*** Opening of RECORDS SHOWN ***
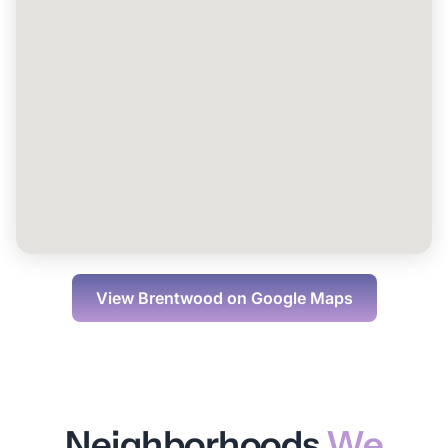
View
Brentwood
on Google Maps
Neighborhoods
We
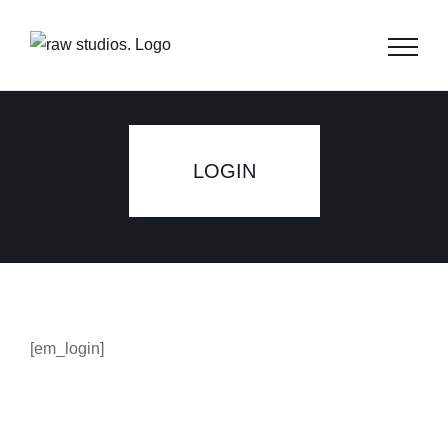
Skip
to
content
LOGIN
[em_login]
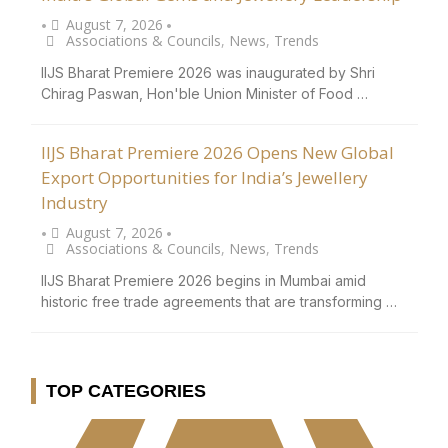
August 7, 2026
•
•
Associations & Councils
,
News
,
Trends
IIJS Bharat Premiere 2026 was inaugurated by Shri
Chirag Paswan, Hon'ble Union Minister of Food …
IIJS Bharat Premiere 2026 Opens New Global
Export Opportunities for India’s Jewellery
Industry
August 7, 2026
•
•
Associations & Councils
,
News
,
Trends
IIJS Bharat Premiere 2026 begins in Mumbai amid
historic free trade agreements that are transforming …
TOP CATEGORIES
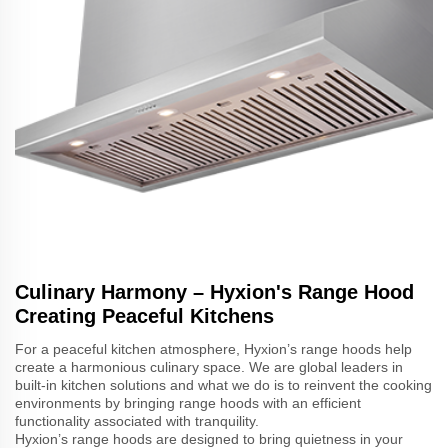
Culinary Harmony – Hyxion's Range Hood
Creating Peaceful Kitchens
For a peaceful kitchen atmosphere, Hyxion’s range hoods help
create a harmonious culinary space. We are global leaders in
built-in kitchen solutions and what we do is to reinvent the cooking
environments by bringing range hoods with an efficient
functionality associated with tranquility.
Hyxion’s range hoods are designed to bring quietness in your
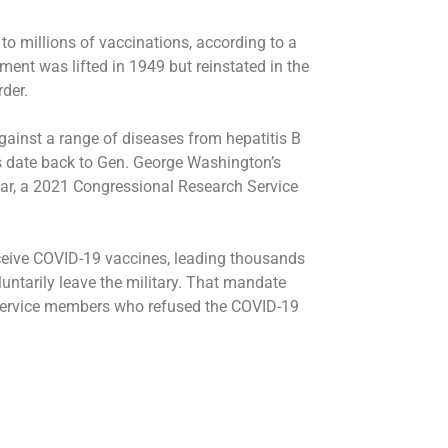
to millions of vaccinations, according to a
ment was lifted in 1949 but reinstated in the
der.
ainst a range of diseases from hepatitis B
s date back to Gen. George Washington’s
War, a 2021 Congressional Research Service
ceive COVID-19 vaccines, leading thousands
luntarily leave the military. That mandate
ervice members who refused the COVID-19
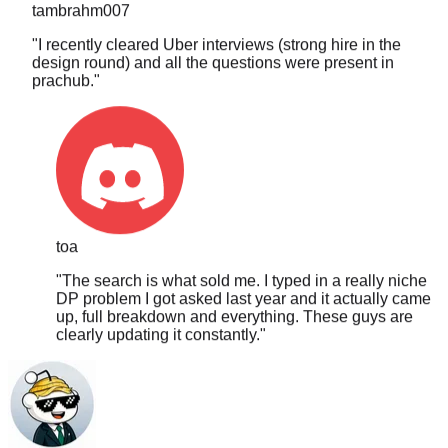
"
I recently cleared Uber interviews (strong hire in the
design round) and all the questions were present in
prachub.
"
toa
"
The search is what sold me. I typed in a really niche
DP problem I got asked last year and it actually came
up, full breakdown and everything. These guys are
clearly updating it constantly.
"
PLTCHK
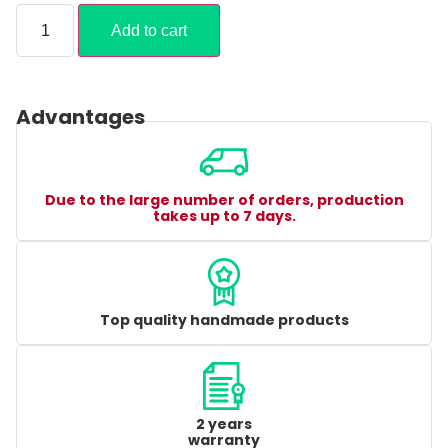
Add to cart
Advantages
Due to the large number of orders, production
takes up to 7 days.
Top quality handmade products
2 years
warranty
*** Close of RECORDS SHOWN ***
What is needed is a single number: how many lines of the data contain the word "with".

2